His lips tighten as he swallows roughly. “I wouldn’t have let that happen.”

This again? “You keep saying that. Stop being so delusional.” I flail my bloody hands and point a finger at him. “You can’t do shit. Do you remember what you told me last night?” I don’t wait for him to answer. “That no one would lay a hand on me because you’ll keep me safe. Look at me, Roman. Does it look like nothing happened? Do I look okay to you? No, absolutely fucking not, Roman.”

“I thought you’d run.”

I stiffen. “Excuse me?” I expected him to give me a grocery list of excuses, or a thousand and one different ways about how sorry he is or how he thinks he’ll make it up to me. Not this.

His throat bobs. “I didn’t want to leave you in the motel because I thought you’d run.”

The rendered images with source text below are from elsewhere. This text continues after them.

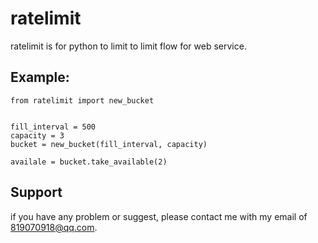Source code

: ratelimit
=====
ratelimit is for python to limit to limit flow for web service.


Example:
----------

	from ratelimit import new_bucket


	fill_interval = 500
	capacity = 3
	bucket = new_bucket(fill_interval, capacity)

	availale = bucket.take_available(2)


Support
----------

if you have any problem or suggest, please contact me with my email of 819070918@qq.com.
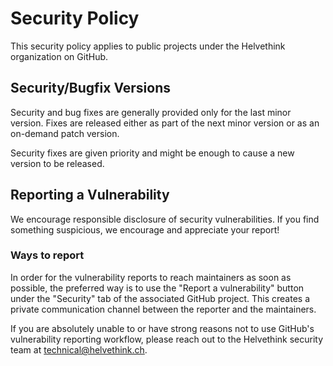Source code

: # Security Policy

This security policy applies to public projects under the Helvethink organization on GitHub.

## Security/Bugfix Versions

Security and bug fixes are generally provided only for the last minor version.
Fixes are released either as part of the next minor version or as an on-demand patch version.

Security fixes are given priority and might be enough to cause a new version to be released.

## Reporting a Vulnerability

We encourage responsible disclosure of security vulnerabilities.
If you find something suspicious, we encourage and appreciate your report!

### Ways to report

In order for the vulnerability reports to reach maintainers as soon as possible, the preferred way is to use the "Report a vulnerability" button under the "Security" tab of the associated GitHub project.
This creates a private communication channel between the reporter and the maintainers.

If you are absolutely unable to or have strong reasons not to use GitHub's vulnerability reporting workflow, please reach out to the Helvethink security team at [technical@helvethink.ch](mailto:technical@helvethink.ch).
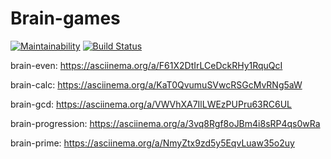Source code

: # Brain-games
[![Maintainability](https://api.codeclimate.com/v1/badges/df4a66e5cca0712c8929/maintainability)](https://codeclimate.com/github/bukharovev/project-lvl1-s454/maintainability)
[![Build Status](https://travis-ci.org/bukharovev/project-lvl1-s454.svg?branch=master)](https://travis-ci.org/bukharovev/project-lvl1-s454) 

brain-even: <https://asciinema.org/a/F61X2DtIrLCeDckRHy1RquQcI>

brain-calc: <https://asciinema.org/a/KaT0QvumuSVwcRSGcMvRNg5aW>

brain-gcd: https://asciinema.org/a/VWVhXA7IlLWEzPUPru63RC6UL

brain-progression: https://asciinema.org/a/3vq8Rgf8oJBm4i8sRP4qs0wRa

brain-prime: https://asciinema.org/a/NmyZtx9zd5y5EqvLuaw35o2uy
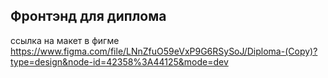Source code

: ## Фронтэнд для диплома

ссылка на макет в фигме https://www.figma.com/file/LNnZfuO59eVxP9G6RSySoJ/Diploma-(Copy)?type=design&node-id=42358%3A44125&mode=dev
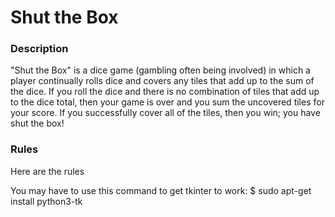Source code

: # Shut the Box
### Description
"Shut the Box" is a dice game (gambling often being involved) in which a player continually rolls dice and covers any tiles that add up to the sum of the dice. If you roll the dice and there is no combination of tiles that add up to the dice total, then your game is over and you sum the uncovered tiles for your score. If you successfully cover all of the tiles, then you win; you have shut the box!
### Rules
Here are the rules

You may have to use this command to get tkinter to work:
$ sudo apt-get install python3-tk
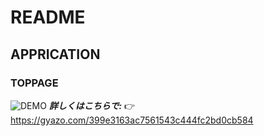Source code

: # README
## APPRICATION
### TOPPAGE
![DEMO](<img width="1440" alt="image" src="https://user-images.githubusercontent.com/57179721/72507773-dc8a1a00-3887-11ea-9b29-dc6024d17615.png">)
***詳しくはこちらで:***
:point_right:
https://gyazo.com/399e3163ac7561543c444fc2bd0cb584
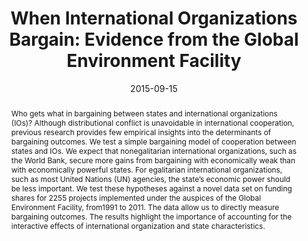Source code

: ---
title: "When International Organizations Bargain: Evidence from the Global Environment Facility"
authors:
- admin
- Christopher Marcoux
- Johannes Urpelainen
author_notes:
date: "2015-09-15"
doi: ""

# Publication type.
# Accepts a single type but formatted as a YAML list (for Hugo requirements).
# Enter a publication type from the CSL standard.
publication_types: ["article-journal"]

# Publication name and optional abbreviated publication name.
publication: "*Journal of Conflict Resolution* 59(6): 1074-1100"

abstract: Who gets what in bargaining between states and international organizations (IOs)? Although distributional conflict is unavoidable in international cooperation, previous research provides few empirical insights into the determinants of bargaining outcomes. We test a simple bargaining model of cooperation between states and IOs. We expect that nonegalitarian international organizations, such as the World Bank, secure more gains from bargaining with economically weak than with economically powerful states. For egalitarian international organizations, such as most United Nations (UN) agencies, the state’s economic power should be less important. We test these hypotheses against a novel data set on funding shares for 2255 projects implemented under the auspices of the Global Environment Facility, from1991 to 2011. The data allow us to directly measure bargaining outcomes. The results highlight the importance of accounting for the interactive effects of international organization and state characteristics.

featured: false

# links:
# - name: ""
#   url: ""
url_pdf: https://journals.sagepub.com/doi/full/10.1177/0022002713520533
url_code: 
url_dataset: https://dataverse.harvard.edu/dataset.xhtml?persistentId=doi:10.7910/DVN/JOZ3LX
url_poster: ''
url_project: ''
url_slides: ''
url_source: ''
url_video: ''
---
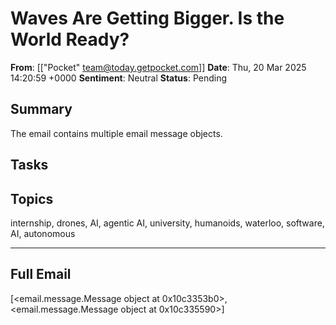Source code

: # Waves Are Getting Bigger. Is the World Ready?
**From**: [["Pocket" <team@today.getpocket.com>]]
**Date**: Thu, 20 Mar 2025 14:20:59 +0000
**Sentiment**: Neutral
**Status**: Pending

## Summary
The email contains multiple email message objects.

## Tasks

## Topics
internship, drones, AI, agentic AI, university, humanoids, waterloo, software, AI, autonomous

---

## Full Email
[<email.message.Message object at 0x10c3353b0>, <email.message.Message object at 0x10c335590>]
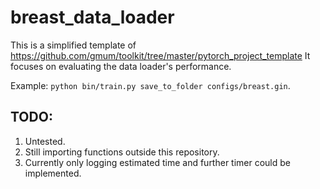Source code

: # breast_data_loader

This is a simplified template of https://github.com/gmum/toolkit/tree/master/pytorch_project_template 
It focuses on evaluating the data loader's performance.

Example: ``python bin/train.py save_to_folder configs/breast.gin``.


## TODO:

1. Untested.
2. Still importing functions outside this repository. 
3. Currently only logging estimated time and further timer could be implemented.  
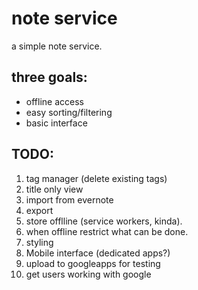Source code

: <h1>note service</h1>

<p>a simple note service.</p>

<h2>three goals:</h2>
<ul>
  <li>offline access</li>
  <li>easy sorting/filtering</li>
  <li>basic interface</li>
</ul>
<h2>TODO:</h2>
<ol>
    <li>tag manager (delete existing tags)</li>
    <li>title only view</li>
    <li>import from evernote</li>
    <li>export</li>
    <li>store offlline (service workers, kinda).</li>
    <li>when offline restrict what can be done.</li>
    <li>styling</li>
    <li>Mobile interface (dedicated apps?)</li>
    <li>upload to googleapps for testing</li>
    <li>get users working with google</li>
</ol>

I stare at his profile for a long moment. The only sound coming from the harsh rise and fall of our breaths. “So, you would rather put me in danger and risk losing me for good?” I can’t be bothered screaming anymore.

He turns to me, and his expression is a twisted mix of guilt and anguish. It’s wrong, but I want to kiss it away and make it so that only one of us has to feel the hurt. But I’m not going to be that for him right now.

“I didn’t think they were a real threat.” He twists his hands, rubbing his fingers and shaking his leg. “The worst thing they did in prison was try to trip me up.”

I drop my head against the backrest and sigh. I believe that he truly thought they would be harmless. But how can I be with someone who attracts danger but can’t see it when it looks at him right in the face. “Well, you thought wrong, Roman.”

“Stop calling me that.”

“How many times do you have to hurt me before you lose the right to another name? You disappeared on me for three years, and so much has gone wrong since you’ve come back.”

He swallows. “No more matches, Bella. No more fights.” It’s not just a promise; he’s pleading with me. “I’ll say and do anything you want.”

I huff, because it sounds ridiculous to my own ears when I say, “I couldn’t care less about the fighting. As unhealthy as it is, it’s your release. What I care about is how I’m the one facing the consequences of your actions.”

“I didn’t mean to hurt you, Bella.”

I inhale sharply, staring straight ahead at the door to our room. “I know you didn’t want to cause me pain. But that doesn’t mean you wanted to help me. Or keep me sane.”

“Of course, I wanted to help you!” Roman taps his finger on the steering wheel. I can hear the cogs turning in his head. “You have to understand, unless I take him out, Vargas will keep coming. Look at what he did to you. That asshole can’t live, knowing that he made you bleed. He needs to die, Bella. They all do.”

I give up.

“Do whatever you want, Roman. You always do.”

He’s like a dog with a bone. If he smells his chance for vengeance, he’ll chase it down whatever road it leads. Even if it ends up killing him.

And me.

If I have learned how to care for myself, Roman can learn how to save himself.

From my periphery, I see him turn his entire body toward me. “No. No, don’t say that. That’s not fair. Everything I’ve done was for you. Everything I do is for you. You are the only one I think about. Am I impulsive? Yes. But I’m trying. I’m working on it. I swear. I’m doing this for us.”

“That’s not enough.” My stomach churns as my tongue rolls around each syllable. Roman Riviera was my everything once, and I never thought I’d want more. “And if you were really working on it, you wouldn’t entertain the idea of going after Vargas.”

“The fucker—”

I cut him off. “Unlock the door, Roman. This conversation is over.”

“We aren’t done.” His piercing stare heats the side of my face.

“It’s over.” I don’t deserve his kindness, and I don’t deserve this torment. I try the lock myself, and it opens. “Do whatever you want; I won’t try to stop you. Just remember that I gave you an out, and you chose not to take it.”